Academic games team wins College Bowl Championship

The University Record, May 7, 1996

Academic games team wins College Bowl Championship

The 1996 College Bowl National Champions gather around their trophies. They are, from left, Ravin Garg, Benoy Chacko, David Frazee, Jay Rhee and Michelle LaLonde.

By Rebecca A. Doyle

The U-M’s varsity academic games team placed first this year in a competition held the week before final examinations were to begin for most of the team, beating out 15 other schools to win the College Bowl 1996 National Championship Tournament.

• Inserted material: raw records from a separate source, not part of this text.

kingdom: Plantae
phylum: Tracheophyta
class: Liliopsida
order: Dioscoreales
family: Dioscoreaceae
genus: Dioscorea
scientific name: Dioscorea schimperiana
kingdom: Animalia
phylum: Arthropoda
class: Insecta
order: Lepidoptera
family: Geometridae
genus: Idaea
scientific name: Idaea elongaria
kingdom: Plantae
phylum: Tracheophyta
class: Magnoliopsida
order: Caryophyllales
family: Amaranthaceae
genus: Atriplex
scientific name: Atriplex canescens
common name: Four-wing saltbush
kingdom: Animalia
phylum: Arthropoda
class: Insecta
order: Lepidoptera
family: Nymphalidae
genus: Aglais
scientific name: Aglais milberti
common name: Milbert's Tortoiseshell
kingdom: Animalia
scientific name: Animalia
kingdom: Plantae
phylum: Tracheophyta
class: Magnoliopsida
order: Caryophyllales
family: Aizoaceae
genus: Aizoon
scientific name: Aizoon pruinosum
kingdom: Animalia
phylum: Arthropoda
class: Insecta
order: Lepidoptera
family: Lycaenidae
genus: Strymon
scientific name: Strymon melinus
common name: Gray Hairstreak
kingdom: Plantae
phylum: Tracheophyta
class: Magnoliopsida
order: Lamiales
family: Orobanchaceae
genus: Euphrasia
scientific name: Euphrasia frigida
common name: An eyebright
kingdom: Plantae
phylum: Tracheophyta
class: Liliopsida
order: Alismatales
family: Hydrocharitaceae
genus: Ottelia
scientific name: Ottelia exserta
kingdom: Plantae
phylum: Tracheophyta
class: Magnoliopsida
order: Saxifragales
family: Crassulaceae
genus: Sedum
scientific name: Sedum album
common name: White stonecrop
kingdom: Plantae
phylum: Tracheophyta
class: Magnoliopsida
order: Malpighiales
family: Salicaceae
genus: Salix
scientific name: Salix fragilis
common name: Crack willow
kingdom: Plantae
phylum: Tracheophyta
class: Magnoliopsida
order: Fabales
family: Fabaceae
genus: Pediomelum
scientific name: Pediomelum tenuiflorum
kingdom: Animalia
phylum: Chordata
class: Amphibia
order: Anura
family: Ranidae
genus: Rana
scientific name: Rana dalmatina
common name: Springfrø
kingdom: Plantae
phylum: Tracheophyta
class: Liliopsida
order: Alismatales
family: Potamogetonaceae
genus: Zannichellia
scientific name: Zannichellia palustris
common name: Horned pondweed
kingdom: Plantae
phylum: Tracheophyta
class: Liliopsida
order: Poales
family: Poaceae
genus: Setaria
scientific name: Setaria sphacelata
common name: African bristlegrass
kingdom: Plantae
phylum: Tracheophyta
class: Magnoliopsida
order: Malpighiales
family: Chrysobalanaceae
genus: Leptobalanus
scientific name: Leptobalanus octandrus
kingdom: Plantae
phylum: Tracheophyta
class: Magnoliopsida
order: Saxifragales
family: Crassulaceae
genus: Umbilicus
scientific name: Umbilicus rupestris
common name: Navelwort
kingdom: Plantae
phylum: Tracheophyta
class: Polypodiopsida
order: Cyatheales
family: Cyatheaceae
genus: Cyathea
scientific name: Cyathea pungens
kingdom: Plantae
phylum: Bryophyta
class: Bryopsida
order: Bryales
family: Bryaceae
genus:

The varsity squad won out over teams from the universities of Virginia, Minnesota, Oklahoma, Florida, Southern Illinois and Houston; Princeton, Cornell and Johns Hopkins universities; Massachusetts Institute of Technology; Portland Community College; and Western Michigan University (WMU). The WMU team had displaced the U-M in regional competition, but the U-M team drew the wild card this year that allowed them to send four players and an alternate to the College Bowl national championships at Arizona State University.

That they are the first U-M team ever to win a College Bowl national championship is a source of both pride and frustration to Joseph Saul, president of the University Activities Center-sponsored student group. Saul says that academic competitions should get more recognition for their activities, though at the same time he notes that the group’s focus is not on achieving fame but on providing an intellectual game program that is of wide interest to as many students as possible in the U-M’s diverse community, and to successfully compete with other schools nationwide. Last year, the U-M team took first place in the regional competition and placed third in the nationals.

The U-M not only won the national championship title at the College Bowl games this year, but also took first place at the Pennsylvania Bowl, one of three events that are considered the “Triple Crown” of the academic game circuit, Saul says.

“Our group is one of the largest in the nation,” he notes. “We normally have about 30 at our weekly meetings in the basement of the Modern Languages Building.”

Another facet of the U-M teams is that they recruit enthusiastically those who are traditionally underrepresented on academic teams. Saul and varsity team captain David Frazee agree that team play is much enhanced by their players with in-depth knowledge of history or current events in other parts of the world as well as deeper knowledge of national issues that affect women and minorities.

“Although this has been traditionally regarded as exclusionary on other campuses, we are not an elitist activity,” Saul stresses. “The doors are open.”

Frazee says that their membership of 50 encompasses all levels of play. Some are very competitive, he notes, while others participate for the fun of the activity. Everyone who wishes to may participate in tournament play around the country, but the championship games are left to the varsity squad. At times the group has sent as many as eight teams to competitions in different parts of the country during one weekend.

“This is the best team I ever played on,” Frazee says. “On that day, we just seemed to meld together. And this is a game of teamwork and cooperation. No matter how good they are, you can’t have one person be a ‘hot dog’ and win as a team. We try to cover all the possible areas, not just send the top scorers to competitions.”